WATER, SOIL AND CLIMATE
How did we get the idea that atmospheric CO2 is the primary cause of climate change?
Take an acre of ground. It's bare ground. That bare ground, just like the floor of a desert, will be cool in the morning, but by afternoon, it will be much hotter than the air.
That hot ground heats the air. The hot air rises and further heats the air, continuing a vicious cycle. Worldwide about half our crop land is bare ground at any given time.
But if our acre of ground is covered with vegetation, it will remain cooler than the afternoon air.
The bare ground creates a micro-climate. And the covered ground creates a micro climate.
But if atmospheric carbon is a concern, then we can store that carbon in the ground by increasing the biodiversity of the plant matter, incorporating animals or compost, and avoiding tilling, chemical fertilizers and pesticides. This creates biologically diverse, living soils and increases the carbon content of these soils. So here we have a way of absorbing atmospheric carbon.
The living soil we have created will now absorb rainfall, thus recharging groundwater. The groundwater and the plant diversity make the plant community drought resistant. Thus the plant community tends to retain a store of water, some of which it transpires, or releases during hot weather.
When plants transpire during hot weather, they serve to cool the surrounding air, thus creating a microclimate.
Put enough microclimates together and you have a macroclimate.

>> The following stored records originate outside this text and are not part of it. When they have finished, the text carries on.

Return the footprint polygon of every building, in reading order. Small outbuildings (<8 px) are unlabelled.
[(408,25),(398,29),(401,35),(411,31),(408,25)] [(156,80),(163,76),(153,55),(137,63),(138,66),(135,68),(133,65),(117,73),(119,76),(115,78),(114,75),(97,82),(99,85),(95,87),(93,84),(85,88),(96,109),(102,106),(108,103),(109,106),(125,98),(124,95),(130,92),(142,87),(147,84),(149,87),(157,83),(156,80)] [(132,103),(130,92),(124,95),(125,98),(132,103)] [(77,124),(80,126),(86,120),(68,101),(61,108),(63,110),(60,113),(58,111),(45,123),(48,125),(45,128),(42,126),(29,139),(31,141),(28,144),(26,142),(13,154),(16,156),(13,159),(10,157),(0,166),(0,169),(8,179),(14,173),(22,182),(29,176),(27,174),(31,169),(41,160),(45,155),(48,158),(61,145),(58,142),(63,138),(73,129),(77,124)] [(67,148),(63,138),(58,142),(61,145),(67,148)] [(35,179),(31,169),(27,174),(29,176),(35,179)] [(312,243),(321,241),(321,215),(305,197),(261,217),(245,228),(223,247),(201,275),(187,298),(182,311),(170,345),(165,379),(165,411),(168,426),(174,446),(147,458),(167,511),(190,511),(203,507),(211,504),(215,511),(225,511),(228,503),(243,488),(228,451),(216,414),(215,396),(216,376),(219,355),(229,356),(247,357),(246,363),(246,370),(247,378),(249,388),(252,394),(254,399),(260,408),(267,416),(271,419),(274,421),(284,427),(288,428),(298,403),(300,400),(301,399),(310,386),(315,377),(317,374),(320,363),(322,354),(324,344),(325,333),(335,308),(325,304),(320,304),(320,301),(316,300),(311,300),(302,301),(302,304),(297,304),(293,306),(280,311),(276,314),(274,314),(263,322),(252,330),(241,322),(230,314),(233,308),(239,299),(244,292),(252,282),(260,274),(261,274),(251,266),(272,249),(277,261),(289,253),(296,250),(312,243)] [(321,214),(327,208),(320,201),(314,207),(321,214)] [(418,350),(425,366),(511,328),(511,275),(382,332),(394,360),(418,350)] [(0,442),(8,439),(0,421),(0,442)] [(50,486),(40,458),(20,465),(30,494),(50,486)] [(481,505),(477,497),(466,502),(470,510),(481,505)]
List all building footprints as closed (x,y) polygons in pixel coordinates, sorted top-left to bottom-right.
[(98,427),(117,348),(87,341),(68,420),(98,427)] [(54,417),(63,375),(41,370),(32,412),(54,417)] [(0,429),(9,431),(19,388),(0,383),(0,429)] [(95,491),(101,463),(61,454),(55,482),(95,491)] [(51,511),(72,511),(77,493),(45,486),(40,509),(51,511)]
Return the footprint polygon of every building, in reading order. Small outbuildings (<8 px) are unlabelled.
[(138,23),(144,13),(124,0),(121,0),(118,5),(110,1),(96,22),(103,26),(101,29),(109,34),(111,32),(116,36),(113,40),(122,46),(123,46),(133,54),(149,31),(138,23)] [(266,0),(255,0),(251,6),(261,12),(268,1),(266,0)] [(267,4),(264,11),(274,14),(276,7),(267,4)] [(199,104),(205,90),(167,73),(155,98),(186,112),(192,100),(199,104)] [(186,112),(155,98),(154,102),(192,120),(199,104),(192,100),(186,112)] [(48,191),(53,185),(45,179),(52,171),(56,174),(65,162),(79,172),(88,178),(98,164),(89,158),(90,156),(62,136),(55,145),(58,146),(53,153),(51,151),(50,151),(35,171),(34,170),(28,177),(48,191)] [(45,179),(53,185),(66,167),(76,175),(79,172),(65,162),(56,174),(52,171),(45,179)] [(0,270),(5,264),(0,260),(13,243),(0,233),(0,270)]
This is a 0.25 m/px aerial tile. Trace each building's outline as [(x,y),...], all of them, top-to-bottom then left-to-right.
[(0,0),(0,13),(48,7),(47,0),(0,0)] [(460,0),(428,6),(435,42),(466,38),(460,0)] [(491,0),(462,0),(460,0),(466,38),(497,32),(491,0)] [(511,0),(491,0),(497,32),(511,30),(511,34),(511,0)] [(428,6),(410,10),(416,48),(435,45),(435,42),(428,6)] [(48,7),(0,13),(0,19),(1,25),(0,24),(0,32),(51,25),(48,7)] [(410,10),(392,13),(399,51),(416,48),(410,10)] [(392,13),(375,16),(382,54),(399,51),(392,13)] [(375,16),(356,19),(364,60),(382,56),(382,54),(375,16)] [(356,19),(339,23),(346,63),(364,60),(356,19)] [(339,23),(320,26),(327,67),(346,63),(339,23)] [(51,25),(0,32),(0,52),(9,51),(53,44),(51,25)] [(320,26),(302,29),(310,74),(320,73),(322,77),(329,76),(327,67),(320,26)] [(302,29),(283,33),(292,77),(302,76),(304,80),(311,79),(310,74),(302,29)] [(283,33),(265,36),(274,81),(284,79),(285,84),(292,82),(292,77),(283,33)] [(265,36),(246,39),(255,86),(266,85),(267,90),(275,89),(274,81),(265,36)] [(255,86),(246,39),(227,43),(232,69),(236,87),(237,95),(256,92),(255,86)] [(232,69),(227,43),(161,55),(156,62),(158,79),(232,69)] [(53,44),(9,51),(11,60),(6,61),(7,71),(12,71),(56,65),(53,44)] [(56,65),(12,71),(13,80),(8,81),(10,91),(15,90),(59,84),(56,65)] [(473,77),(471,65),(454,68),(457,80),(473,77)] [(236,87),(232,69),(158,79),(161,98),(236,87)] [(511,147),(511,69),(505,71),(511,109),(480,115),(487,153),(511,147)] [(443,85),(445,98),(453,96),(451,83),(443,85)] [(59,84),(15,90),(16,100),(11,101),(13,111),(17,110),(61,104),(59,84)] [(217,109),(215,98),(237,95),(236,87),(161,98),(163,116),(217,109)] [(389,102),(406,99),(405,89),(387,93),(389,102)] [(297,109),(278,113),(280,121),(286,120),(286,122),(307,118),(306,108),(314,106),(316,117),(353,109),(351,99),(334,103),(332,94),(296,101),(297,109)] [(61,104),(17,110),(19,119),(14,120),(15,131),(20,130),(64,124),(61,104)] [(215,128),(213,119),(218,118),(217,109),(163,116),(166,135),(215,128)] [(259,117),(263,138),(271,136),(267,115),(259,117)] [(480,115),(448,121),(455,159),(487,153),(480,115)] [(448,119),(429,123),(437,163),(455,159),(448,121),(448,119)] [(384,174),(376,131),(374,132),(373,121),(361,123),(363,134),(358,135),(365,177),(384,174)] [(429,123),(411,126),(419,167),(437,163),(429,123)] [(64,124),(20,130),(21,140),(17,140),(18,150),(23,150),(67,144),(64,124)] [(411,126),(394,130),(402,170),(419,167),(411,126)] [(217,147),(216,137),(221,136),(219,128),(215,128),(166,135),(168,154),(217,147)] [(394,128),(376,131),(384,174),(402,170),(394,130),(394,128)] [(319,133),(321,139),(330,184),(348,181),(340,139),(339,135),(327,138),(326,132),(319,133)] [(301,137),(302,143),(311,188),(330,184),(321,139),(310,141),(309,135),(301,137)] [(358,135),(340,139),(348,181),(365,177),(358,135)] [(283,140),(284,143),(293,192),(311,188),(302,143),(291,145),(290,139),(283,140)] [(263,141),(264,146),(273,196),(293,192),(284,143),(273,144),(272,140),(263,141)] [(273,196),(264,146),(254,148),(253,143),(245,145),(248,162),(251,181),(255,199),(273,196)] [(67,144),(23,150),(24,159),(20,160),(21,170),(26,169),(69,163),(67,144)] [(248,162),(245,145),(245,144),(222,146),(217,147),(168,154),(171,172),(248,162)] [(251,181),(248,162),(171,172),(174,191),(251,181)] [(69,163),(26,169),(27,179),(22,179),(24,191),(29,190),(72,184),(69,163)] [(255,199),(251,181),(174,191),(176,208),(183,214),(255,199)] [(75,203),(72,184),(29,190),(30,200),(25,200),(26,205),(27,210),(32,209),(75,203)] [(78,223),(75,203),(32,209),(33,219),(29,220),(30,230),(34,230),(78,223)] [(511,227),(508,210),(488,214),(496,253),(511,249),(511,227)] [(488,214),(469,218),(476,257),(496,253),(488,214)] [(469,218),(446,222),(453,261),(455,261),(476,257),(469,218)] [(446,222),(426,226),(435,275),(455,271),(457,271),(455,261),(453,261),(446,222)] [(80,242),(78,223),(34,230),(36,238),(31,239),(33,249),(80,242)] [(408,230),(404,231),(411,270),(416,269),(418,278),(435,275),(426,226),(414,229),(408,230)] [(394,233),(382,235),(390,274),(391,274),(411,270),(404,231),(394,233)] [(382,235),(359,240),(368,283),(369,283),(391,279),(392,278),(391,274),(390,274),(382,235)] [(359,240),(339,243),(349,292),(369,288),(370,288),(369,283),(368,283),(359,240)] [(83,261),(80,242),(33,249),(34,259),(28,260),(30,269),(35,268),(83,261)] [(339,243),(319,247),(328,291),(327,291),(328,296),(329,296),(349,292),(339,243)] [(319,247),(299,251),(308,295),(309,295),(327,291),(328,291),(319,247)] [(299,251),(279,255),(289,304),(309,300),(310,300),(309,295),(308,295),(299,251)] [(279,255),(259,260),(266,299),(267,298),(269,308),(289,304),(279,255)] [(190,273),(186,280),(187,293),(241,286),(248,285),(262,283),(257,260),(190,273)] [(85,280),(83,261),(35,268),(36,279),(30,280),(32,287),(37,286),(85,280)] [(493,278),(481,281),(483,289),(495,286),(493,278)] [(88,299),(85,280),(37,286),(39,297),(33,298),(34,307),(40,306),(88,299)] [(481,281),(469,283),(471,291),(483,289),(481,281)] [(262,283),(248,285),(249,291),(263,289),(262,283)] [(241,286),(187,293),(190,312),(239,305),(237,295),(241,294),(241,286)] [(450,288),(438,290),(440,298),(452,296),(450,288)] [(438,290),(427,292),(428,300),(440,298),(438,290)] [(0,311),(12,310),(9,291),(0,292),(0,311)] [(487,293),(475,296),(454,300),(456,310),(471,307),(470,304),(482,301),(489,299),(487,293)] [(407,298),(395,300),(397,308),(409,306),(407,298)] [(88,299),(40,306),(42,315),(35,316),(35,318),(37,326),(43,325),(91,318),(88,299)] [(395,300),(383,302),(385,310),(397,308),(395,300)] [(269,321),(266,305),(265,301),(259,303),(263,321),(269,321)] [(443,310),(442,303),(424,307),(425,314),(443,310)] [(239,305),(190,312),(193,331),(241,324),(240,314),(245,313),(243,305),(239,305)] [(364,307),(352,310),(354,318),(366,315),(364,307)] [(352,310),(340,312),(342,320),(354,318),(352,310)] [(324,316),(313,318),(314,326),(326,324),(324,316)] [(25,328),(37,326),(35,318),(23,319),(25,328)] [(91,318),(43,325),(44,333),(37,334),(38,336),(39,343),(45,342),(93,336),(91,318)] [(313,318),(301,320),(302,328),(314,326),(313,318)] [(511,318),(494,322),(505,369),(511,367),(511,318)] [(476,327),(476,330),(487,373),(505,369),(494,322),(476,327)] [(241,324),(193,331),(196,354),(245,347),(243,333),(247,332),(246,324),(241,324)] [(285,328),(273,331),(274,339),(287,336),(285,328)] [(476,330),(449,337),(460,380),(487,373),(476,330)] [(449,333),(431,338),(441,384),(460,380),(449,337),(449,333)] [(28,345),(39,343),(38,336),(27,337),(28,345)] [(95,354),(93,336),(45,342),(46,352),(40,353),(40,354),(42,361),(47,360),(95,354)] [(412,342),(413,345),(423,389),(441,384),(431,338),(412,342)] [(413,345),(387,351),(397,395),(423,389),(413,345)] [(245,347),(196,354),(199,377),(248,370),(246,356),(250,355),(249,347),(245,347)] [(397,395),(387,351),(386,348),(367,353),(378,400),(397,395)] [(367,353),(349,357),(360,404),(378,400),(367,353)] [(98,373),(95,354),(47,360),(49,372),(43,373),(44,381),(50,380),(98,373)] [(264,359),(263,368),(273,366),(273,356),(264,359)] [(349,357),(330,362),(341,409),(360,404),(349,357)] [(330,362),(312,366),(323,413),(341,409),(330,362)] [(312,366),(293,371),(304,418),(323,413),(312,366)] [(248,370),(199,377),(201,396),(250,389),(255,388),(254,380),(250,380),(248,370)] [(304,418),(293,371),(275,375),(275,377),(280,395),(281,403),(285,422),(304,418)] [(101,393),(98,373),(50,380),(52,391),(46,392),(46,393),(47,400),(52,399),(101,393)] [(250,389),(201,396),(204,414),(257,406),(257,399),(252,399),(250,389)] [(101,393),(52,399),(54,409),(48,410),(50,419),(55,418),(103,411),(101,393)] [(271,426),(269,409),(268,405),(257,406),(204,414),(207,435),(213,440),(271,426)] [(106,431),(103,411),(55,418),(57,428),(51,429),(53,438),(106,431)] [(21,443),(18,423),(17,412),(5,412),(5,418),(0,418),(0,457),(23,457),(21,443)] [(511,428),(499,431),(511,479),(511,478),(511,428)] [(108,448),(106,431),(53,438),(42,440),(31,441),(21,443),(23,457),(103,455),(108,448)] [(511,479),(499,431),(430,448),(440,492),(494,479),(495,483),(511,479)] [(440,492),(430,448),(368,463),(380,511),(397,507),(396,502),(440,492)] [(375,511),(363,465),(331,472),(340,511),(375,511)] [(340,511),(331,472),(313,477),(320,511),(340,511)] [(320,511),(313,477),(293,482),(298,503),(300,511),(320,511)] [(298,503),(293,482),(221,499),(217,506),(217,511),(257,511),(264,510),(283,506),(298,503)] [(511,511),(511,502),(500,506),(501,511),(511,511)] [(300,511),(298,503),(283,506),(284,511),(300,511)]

We need to be doing this at home and all over the world. These microclimates make rivers flow again, cool the air and, at the global level, remove excess water vapor from the atmosphere, storing it in plants and in the ground.
Water vapor is a greenhouse gas. We have too much of it in the atmosphere. We need for more of it to be in the ground, in the plants and in our streams and waterways.
Now, back to my original question: How did we get the idea that atmospheric CO2 is the sole or primary cause of climate change?
I don't know.
But we need to understand that drawing down excess carbon is not the only solution. We need to manage and conserve our water resources, and our plant matter. And we need to create and nurture living soils, which tend to absorb water at much greater rates, so that it's available for plants and animals, streams and rivers and aquafers.
We can manage water for life. No climate plan is complete without water.